Thanks, let me dial the dimmer down to 25watts for a few hours and see what happens.

ok, so dialling down the power it got even less active...  so thought I'd go back the other way, its now @35 watts according to the power meter, and have made a tin foil reflector to go in the base to see if it will help..  Room its in is currently about 19.4degrees C.

Am about ready to give up with this one though..     So went out and bought a couple of s/h astro babies.  £45 for both, one an orange on clear and one a very dark blue on clear dated 98 and 02 according to stamp on base (I recognise I've mixed base and lids).. Just need some more bulbs now.

It's past it's sell by date unfortunately, like the majority you see on ebay now.

You can tinker with the contents, but personally I never manage to get them looking 100% again.

You could replace with another bottle via ebay, but you'd have to look for a good one, and the price of Jets has really jumped this year!   

Message me though if you do look for a replacement, as I'm selling most of my lamps off, and probably have a good one tucked away. 

Cheers Mark, will drop you a message about the ones you are selling.

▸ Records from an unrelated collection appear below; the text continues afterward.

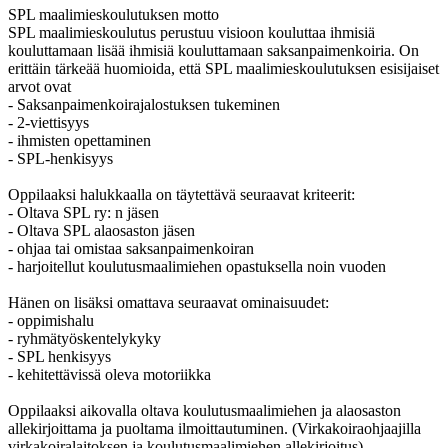
SPL maalimieskoulutuksen motto
SPL maalimieskoulutus perustuu visioon kouluttaa ihmisiä
kouluttamaan lisää ihmisiä kouluttamaan saksanpaimenkoiria. On
erittäin tärkeää huomioida, että SPL maalimieskoulutuksen esisijaiset
arvot ovat
- Saksanpaimenkoirajalostuksen tukeminen
- 2-viettisyys
- ihmisten opettaminen
- SPL-henkisyys
Oppilaaksi halukkaalla on täytettävä seuraavat kriteerit:
- Oltava SPL ry: n jäsen
- Oltava SPL alaosaston jäsen
- ohjaa tai omistaa saksanpaimenkoiran
- harjoitellut koulutusmaalimiehen opastuksella noin vuoden
Hänen on lisäksi omattava seuraavat ominaisuudet:
- oppimishalu
- ryhmätyöskentelykyky
- SPL henkisyys
- kehitettävissä oleva motoriikka
Oppilaaksi aikovalla oltava koulutusmaalimiehen ja alaosaston
allekirjoittama ja puoltama ilmoittautuminen. (Virkakoiraohjaajilla
virkakoiralaitoksen ja koulutusmaalimiehen allekirjoitus)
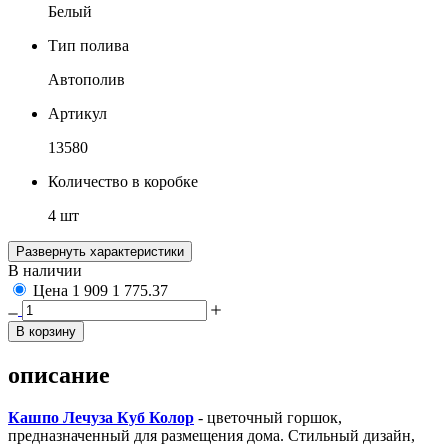
Белый
Тип полива
Автополив
Артикул
13580
Количество в коробке
4 шт
Развернуть характеристики
В наличии
Цена
1 909
1 775.37
В корзину
описание
Кашпо Лечуза Куб Колор
- цветочный горшок,
предназначенный для размещения дома. Стильный дизайн,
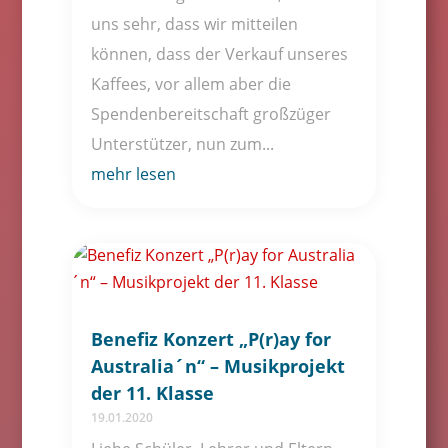
uns sehr, dass wir mitteilen
können, dass der Verkauf unseres
Kaffees, vor allem aber die
Spendenbereitschaft großzüger
Unterstützer, nun zum...
mehr lesen
Benefiz Konzert „P(r)ay for
Australia´n“ – Musikprojekt
der 11. Klasse
19.01.2020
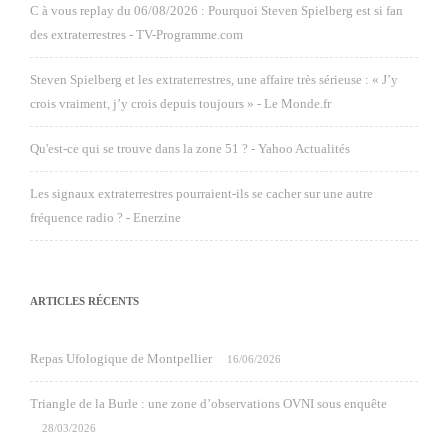
C à vous replay du 06/08/2026 : Pourquoi Steven Spielberg est si fan
des extraterrestres - TV-Programme.com
Steven Spielberg et les extraterrestres, une affaire très sérieuse : « J’y
crois vraiment, j’y crois depuis toujours » - Le Monde.fr
Qu'est-ce qui se trouve dans la zone 51 ? - Yahoo Actualités
Les signaux extraterrestres pourraient-ils se cacher sur une autre
fréquence radio ? - Enerzine
ARTICLES RÉCENTS
Repas Ufologique de Montpellier
16/06/2026
Triangle de la Burle : une zone d’observations OVNI sous enquête
28/03/2026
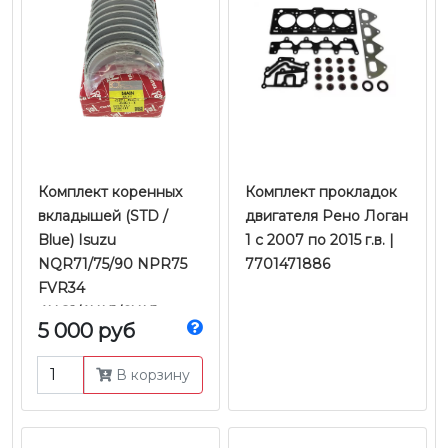
Комплект коренных
Комплект прокладок
вкладышей (STD /
двигателя Рено Логан
Blue) Isuzu
1 c 2007 по 2015 г.в. |
NQR71/75/90 NPR75
7701471886
FVR34
4HG1/4HK1/6HK1
5 000 руб
Евро-2/3/4/5 | Taiho
В корзину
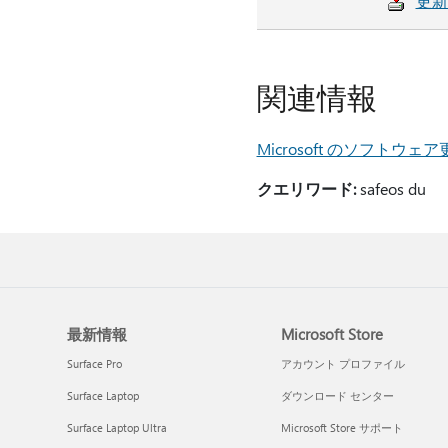
更新
関連情報
Microsoft のソフト
クエリワード:
safeos du
最新情報
Microsoft Store
Surface Pro
アカウント プロファイル
Surface Laptop
ダウンロード センター
Surface Laptop Ultra
Microsoft Store サポート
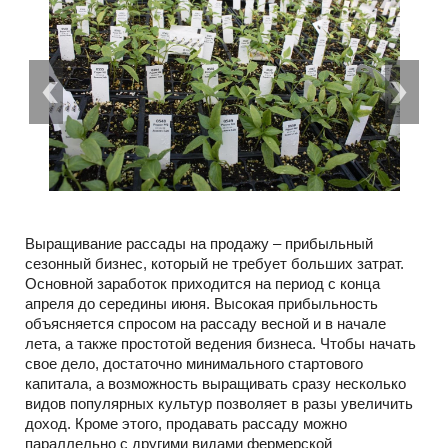
Выращивание рассады на продажу – прибыльный
сезонный бизнес, который не требует больших затрат.
Основной заработок приходится на период с конца
апреля до середины июня. Высокая прибыльность
объясняется спросом на рассаду весной и в начале
лета, а также простотой ведения бизнеса. Чтобы начать
свое дело, достаточно минимального стартового
капитала, а возможность выращивать сразу несколько
видов популярных культур позволяет в разы увеличить
доход. Кроме этого, продавать рассаду можно
параллельно с другими видами фермерской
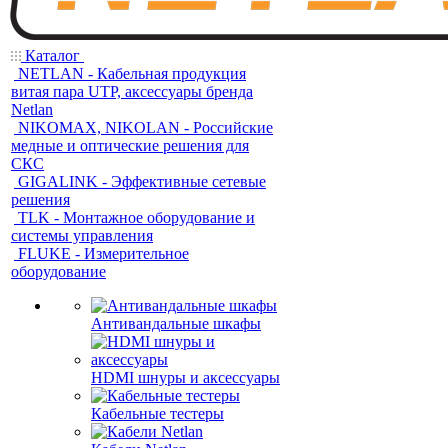
Каталог
NETLAN - Кабельная продукция
витая пара UTP, аксессуары бренда
Netlan
NIKOMAX, NIKOLAN - Российские
медные и оптические решения для
СКС
GIGALINK - Эффективные сетевые
решения
TLK - Монтажное оборудование и
системы управления
FLUKE - Измерительное
оборудование
Антивандальные шкафы
HDMI шнуры и аксессуары
Кабельные тестеры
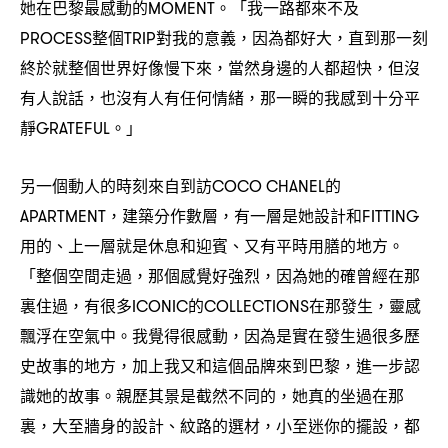
她在巴黎最感動的
。「我一路都來不及
MOMENT
整個
對我的意義
因為都好大
直到那一刻
PROCESS
TRIP
，
，
終於就整個世界好像慢下來
當然身邊的人都超快
但沒
，
，
有人說話
也沒有人有任何情緒
那一瞬的我感到十分平
，
，
靜
。」
GRATEFUL
另一個動人的時刻來自到訪
的
COCO CHANEL
建築分作數層
有一層是她設計和
APARTMENT，
，
FITTING
用的、上一層就是休息和迎賓、又有平時用膳的地方。
「整個空間走過
那個感覺好強烈
因為她的確曾經在那
，
，
裏住過
有很多
的
在那發生
靈感
，
ICONIC
COLLECTIONS
，
飄浮在空氣中。我覺得很感動
因為是實在發生過很多歷
，
史故事的地方
加上我又和這個品牌來到巴黎
進一步認
，
，
識她的故事。親歷其景是截然不同的
她真的坐過在那
，
裏
大至牆身的設計、紋路的選材
小至迷你的擺設
都
，
，
，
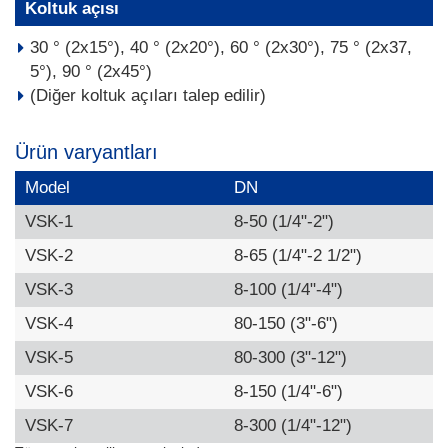
Koltuk açısı
30 ° (2x15°), 40 ° (2x20°), 60 ° (2x30°), 75 ° (2x37,
5°), 90 ° (2x45°)
(Diğer koltuk açıları talep edilir)
Ürün varyantları
Model
DN
VSK-1
8-50 (1/4"-2")
VSK-2
8-65 (1/4"-2 1/2")
VSK-3
8-100 (1/4"-4")
VSK-4
80-150 (3"-6")
VSK-5
80-300 (3"-12")
VSK-6
8-150 (1/4"-6")
VSK-7
8-300 (1/4"-12")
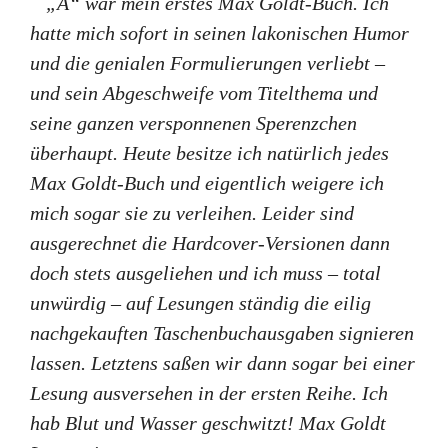
„Ä“ war mein erstes Max Goldt-Buch. Ich
hatte mich sofort in seinen lakonischen Humor
und die genialen Formulierungen verliebt –
und sein Abgeschweife vom Titelthema und
seine ganzen versponnenen Sperenzchen
überhaupt. Heute besitze ich natürlich jedes
Max Goldt-Buch und eigentlich weigere ich
mich sogar sie zu verleihen. Leider sind
ausgerechnet die Hardcover-Versionen dann
doch stets ausgeliehen und ich muss – total
unwürdig – auf Lesungen ständig die eilig
nachgekauften Taschenbuchausgaben signieren
lassen. Letztens saßen wir dann sogar bei einer
Lesung ausversehen in der ersten Reihe. Ich
hab Blut und Wasser geschwitzt! Max Goldt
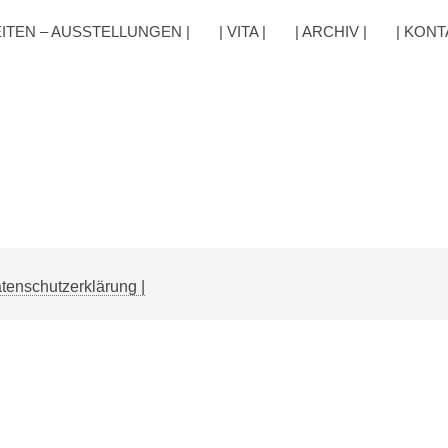
EITEN – AUSSTELLUNGEN |
| VITA |
| ARCHIV |
| KONT
atenschutzerklärung |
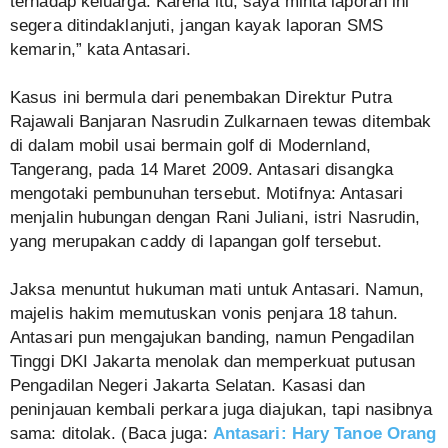
terhadap keluarga. Karena itu, saya minta laporan ini
segera ditindaklanjuti, jangan kayak laporan SMS
kemarin,” kata Antasari.
Kasus ini bermula dari penembakan Direktur Putra
Rajawali Banjaran Nasrudin Zulkarnaen tewas ditembak
di dalam mobil usai bermain golf di Modernland,
Tangerang, pada 14 Maret 2009. Antasari disangka
mengotaki pembunuhan tersebut. Motifnya: Antasari
menjalin hubungan dengan Rani Juliani, istri Nasrudin,
yang merupakan caddy di lapangan golf tersebut.
Jaksa menuntut hukuman mati untuk Antasari. Namun,
majelis hakim memutuskan vonis penjara 18 tahun.
Antasari pun mengajukan banding, namun Pengadilan
Tinggi DKI Jakarta menolak dan memperkuat putusan
Pengadilan Negeri Jakarta Selatan. Kasasi dan
peninjauan kembali perkara juga diajukan, tapi nasibnya
sama: ditolak. (Baca juga:
Antasari: Hary Tanoe Orang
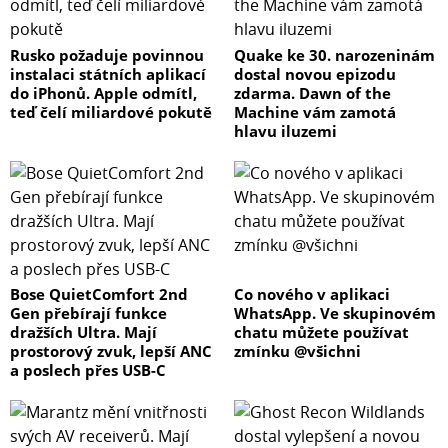
Rusko požaduje povinnou
Quake ke 30. narozeninám
instalaci státních aplikací
dostal novou epizodu
do iPhonů. Apple odmítl,
zdarma. Dawn of the
teď čelí miliardové pokutě
Machine vám zamotá
hlavu iluzemi
Bose QuietComfort 2nd
Co nového v aplikaci
Gen přebírají funkce
WhatsApp. Ve skupinovém
dražších Ultra. Mají
chatu můžete používat
prostorový zvuk, lepší ANC
zmínku @všichni
a poslech přes USB-C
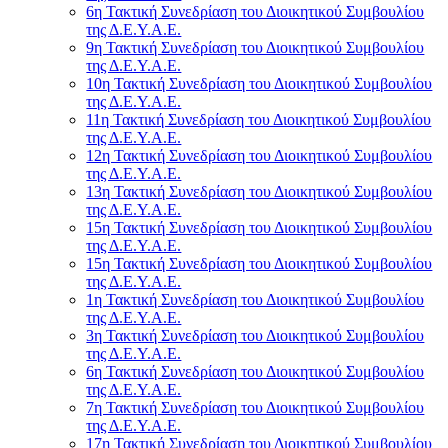
6η Τακτική Συνεδρίαση του Διοικητικού Συμβουλίου
της Δ.Ε.Υ.Α.Ε.
9η Τακτική Συνεδρίαση του Διοικητικού Συμβουλίου
της Δ.Ε.Υ.Α.Ε.
10η Τακτική Συνεδρίαση του Διοικητικού Συμβουλίου
της Δ.Ε.Υ.Α.Ε.
11η Τακτική Συνεδρίαση του Διοικητικού Συμβουλίου
της Δ.Ε.Υ.Α.Ε.
12η Τακτική Συνεδρίαση του Διοικητικού Συμβουλίου
της Δ.Ε.Υ.Α.Ε.
13η Τακτική Συνεδρίαση του Διοικητικού Συμβουλίου
της Δ.Ε.Υ.Α.Ε.
15η Τακτική Συνεδρίαση του Διοικητικού Συμβουλίου
της Δ.Ε.Υ.Α.Ε.
15η Τακτική Συνεδρίαση του Διοικητικού Συμβουλίου
της Δ.Ε.Υ.Α.Ε.
1η Τακτική Συνεδρίαση του Διοικητικού Συμβουλίου
της Δ.Ε.Υ.Α.Ε.
3η Τακτική Συνεδρίαση του Διοικητικού Συμβουλίου
της Δ.Ε.Υ.Α.Ε.
6η Τακτική Συνεδρίαση του Διοικητικού Συμβουλίου
της Δ.Ε.Υ.Α.Ε.
7η Τακτική Συνεδρίαση του Διοικητικού Συμβουλίου
της Δ.Ε.Υ.Α.Ε.
17η Τακτική Συνεδρίαση του Διοικητικού Συμβουλίου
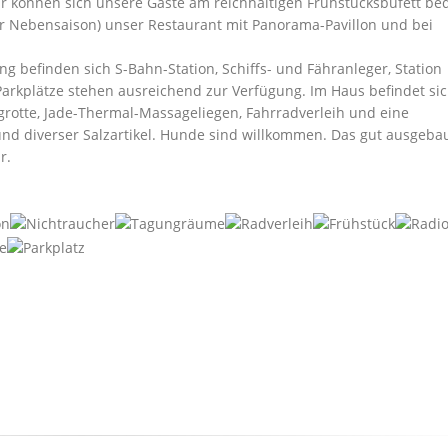
hr können sich unsere Gäste am reichhaltigen Frühstücksbufett be
der Nebensaison) unser Restaurant mit Panorama-Pavillon und bei
g befinden sich S-Bahn-Station, Schiffs- und Fähranleger, Station
arkplätze stehen ausreichend zur Verfügung. Im Haus befindet sic
grotte, Jade-Thermal-Massageliegen, Fahrradverleih und eine
und diverser Salzartikel. Hunde sind willkommen. Das gut ausgeba
r.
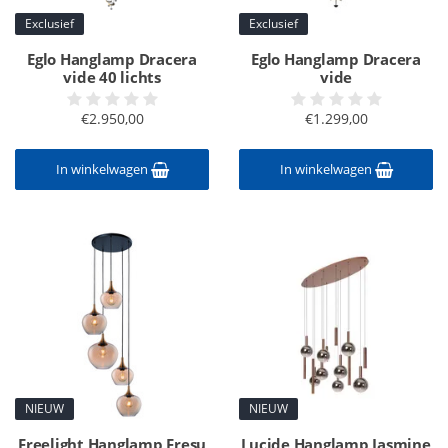
Exclusief
Exclusief
Eglo Hanglamp Dracera
Eglo Hanglamp Dracera
vide 40 lichts
vide
€2.950,00
€1.299,00
In winkelwagen
In winkelwagen
NIEUW
NIEUW
Freelight Hanglamp Fresu
Lucide Hanglamp Jasmine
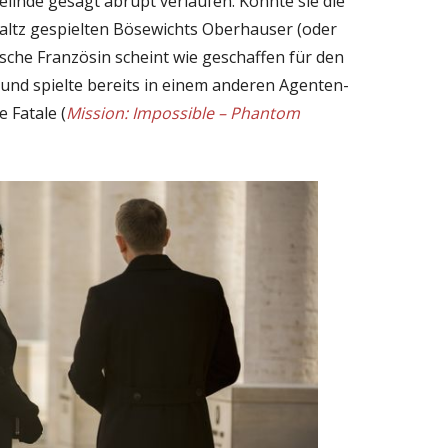
linde gesagt abrupt verlaufen. Könnte sie die
altz gespielten Bösewichts Oberhauser (oder
rische Französin scheint wie geschaffen für den
 und spielte bereits in einem anderen Agenten-
 Fatale (
Mission: Impossible – Phantom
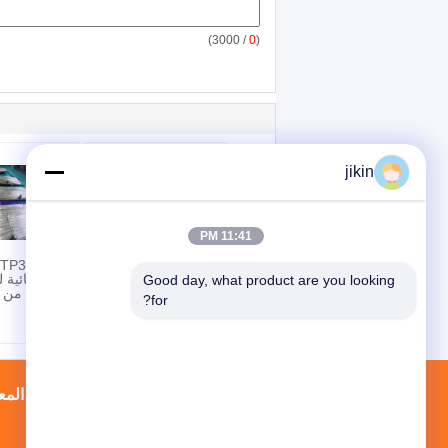
/ 3000)
0
(
jikin
11:41 PM
شريط فولاذ مقاوم
للصدأ ASTM A240
شبه النهائية ل
Good day, what product are you looking 
SS304 دقيق BA
الشعرية من ا
for?
لعنصر المستشعر
الفولاذية
خريطة الموقع
إتصال
جولة في المع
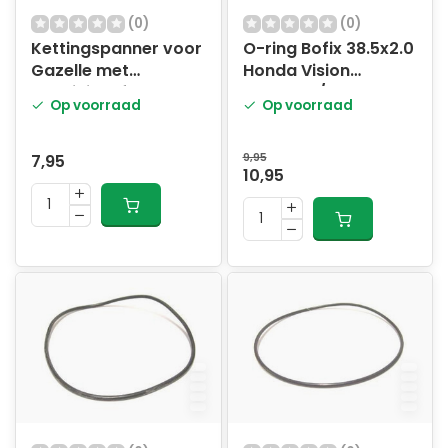
(0)
(0)
Kettingspanner voor
O-ring Bofix 38.5x2.0
Gazelle met
Honda Vision
aluminium frame
Wallaroo/Yamaha
Op voorraad
Op voorraad
BW's /Zest kopl. (12
stuks)
7,95
9,95
10,95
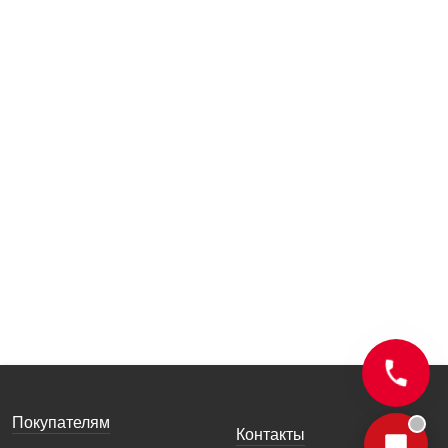
Покупателям
Контакты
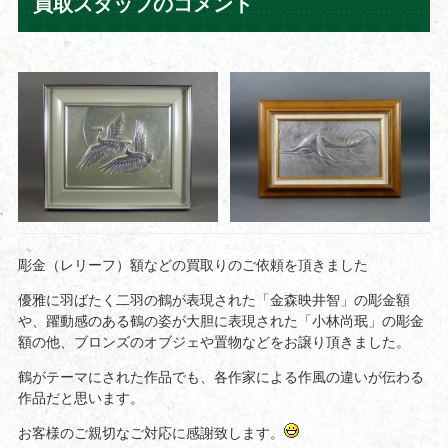
買取スタッフのコメント
彫金（レリーフ）額などの買取りのご依頼を頂きました
優雅に羽ばたく二羽の鶴が表現された「金森映井智」の彫金額
や、躍動感のある鶴の姿が大胆に表現された「小林尚珉」の彫金
額の他、ブロンズのオブジェや置物などをお譲り頂きました。
鶴がテーマにされた作品でも、各作家による作風の違いが伝わる
作品だと思います。
お客様のご親切なご対応に感謝致します。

Now I have 4 + space projector, I’m not sure I’m going to stop. 

I’m pretty sure it’s something to do with the replacement lid I made. When I say made, it’s the end of a Pringles tube sprayed black. Now I would expect the metal end to conduct heat, however I made a stabiliser out of wood, I wonder if it’s insulating the bottle and keeping the top too hot.   With the original broken lid on tonight it’s doing it’s thing. I’ll make another lid without the wood insert and see how that goes, or if i get really keen I’ll make a metal lid from some stainless.

 

That's odd.

The lid shouldn't make any difference tbh. Should run the same with the lid on/off.

Regardless, looks like it's flowing well now. Perhaps it was just a little sleepy after being in storage so long!

I agree with Mark, in my experience I don’t think the lid has any bearing on the flow and that the globe is just a bit ‘sleepy’ after the time in storage. I must test my blue/green Jet bottle which has been stored in the garden summer house since 2011. Funnily, Ive another Jet with a very similar break to the cap.

ok so bit more playing (I really can't leave this one alone), and I found that it is working with both caps now, but only with the heat shield under the bulb - I do wonder perhaps if its simply waking up like Mark mentioned, or if the heat shield is doing anything, certainly with lower wattage it did even less which fits with the heat shield idea to send more heat up.

Heat shield? Is that something you've added?

There shouldn't be any shield in there.

Have you tried it with a 30w R39 spot/reflector bulb?

heat shield - yup I made it, its thick aluminium foil (aka a cut up takeaway tray).  My theory went like this,  with the normal bulb in, the wax rose up and stuck about 5cm up just like in the first pic, occasionally moving down then back to there, but never rising more than half way.  Dropping the wattage and it did the same, but lower.  40 watt bulb (measured @ 35 watts) was the maximum I had, so I wondered about if I could shift some of the heat that otherwise conducts through the sides up, and sure enough this now seems to work.  Yesterday I had it running with the old broken lid as that seemed to work better (not sure enough to say now for certain though), today I ran it up then swapped with the lid you see above "Pringles mark 1".  If only my non contact thermometer hadn't broken I could have done a little bit of proper thermal modelling rather than just guessing my way along!

Bulb - yep, before I aded the heat shield/reflector I tried 2 different 30W R39 reflectors, one swapped over from another lamp, one new (both read 25watts on my power meter), and it was pretty much the same as the golf ball lamp tuning at 25 watts.

all you need are proplene gycol add abit with masterfluid and it with flow use 30w bulb which be better but i had this alot with the old mathmos jets easy to fix.

If you've got any tips for the glycol it would be good to hear them.

I've never had much luck.

Did get a Crestworth lantern flowing beautifully after a filter and some glycol, but after not using it for a couple of weeks it was flat again, and wouldn't recover properly.

I know other people have better luck, so probably just my technique, but now sure how I'm going wrong!